If it’s common practice to keep resume pictures off your application documents, you should still stick to convention and exclude it. If your employer is intent on seeing what you look like (which they generally should not be), he or she could just search for your photo online.
By playing it safe, you won’t accidentally come off as unprofessional or endanger your employer’s reputation by mistake. And if your impeccable work record doesn’t impress the hiring manager, you’re probably better off working somewhere else where you’d be better appreciated.
Don’t Want to Use a Resume Photo? – Two Other Options
Let’s say that you decide to keep the photo off your resume, but you’d like to make your picture easy for prospective employers to access in the event they want to do so.
There are two key ways you can include your photo while you’re applying for jobs that are still professional, and will leave your employer with a positive impression.
1. Attach Your Business Card
One way to skirt the rules of adding a photo directly to your resume is by paper-clipping your business card to your resume. Since some business card formats include a photo, attaching one to your resume is a great way to subtly factor your appearance into the hiring process.

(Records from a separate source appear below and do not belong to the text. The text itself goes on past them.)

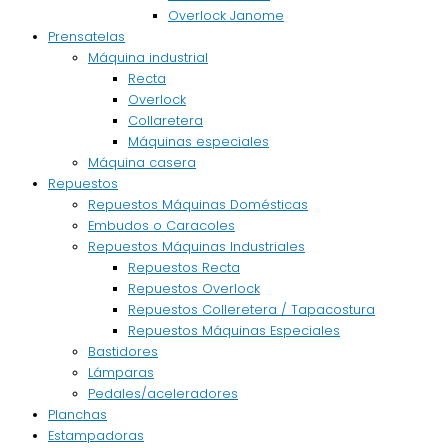
Overlock Janome
Prensatelas
Máquina industrial
Recta
Overlock
Collaretera
Máquinas especiales
Máquina casera
Repuestos
Repuestos Máquinas Domésticas
Embudos o Caracoles
Repuestos Máquinas Industriales
Repuestos Recta
Repuestos Overlock
Repuestos Colleretera / Tapacostura
Repuestos Máquinas Especiales
Bastidores
Lámparas
Pedales/aceleradores
Planchas
Estampadoras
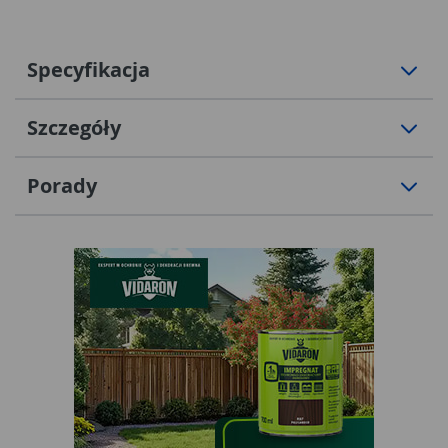
Specyfikacja
Szczegóły
Porady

This method is especially effective after meeting a potential employer at a networking event. The picture on your business card will help them remember you, potentially giving you an edge to be called in for an interview.
2. Provide a Link to Your LinkedIn or Portfolio
If a prospective employer is going to check your social media for clues on what you look like, why not provide them with links to the most professional of your online profiles?
To do this, you can provide a link to your LinkedIn profile or online portfolio directly on your resume. Both are likely to feature a professional profile picture of you, and you since you created them with job hunting in mind, you might as well leverage them to your advantage.
Plus, your LinkedIn profile and online portfolio will create much better impressions of you than other channels like your Facebook or Instagram accounts, which are more casual and might feature images of you that you’d rather your employer not see.
If you’re wondering whether or not including a resume picture is a smart move for you, there are many considerations to take into account. Ask yourself these five essential questions to help you decide whether putting your photo on your resume is right for you.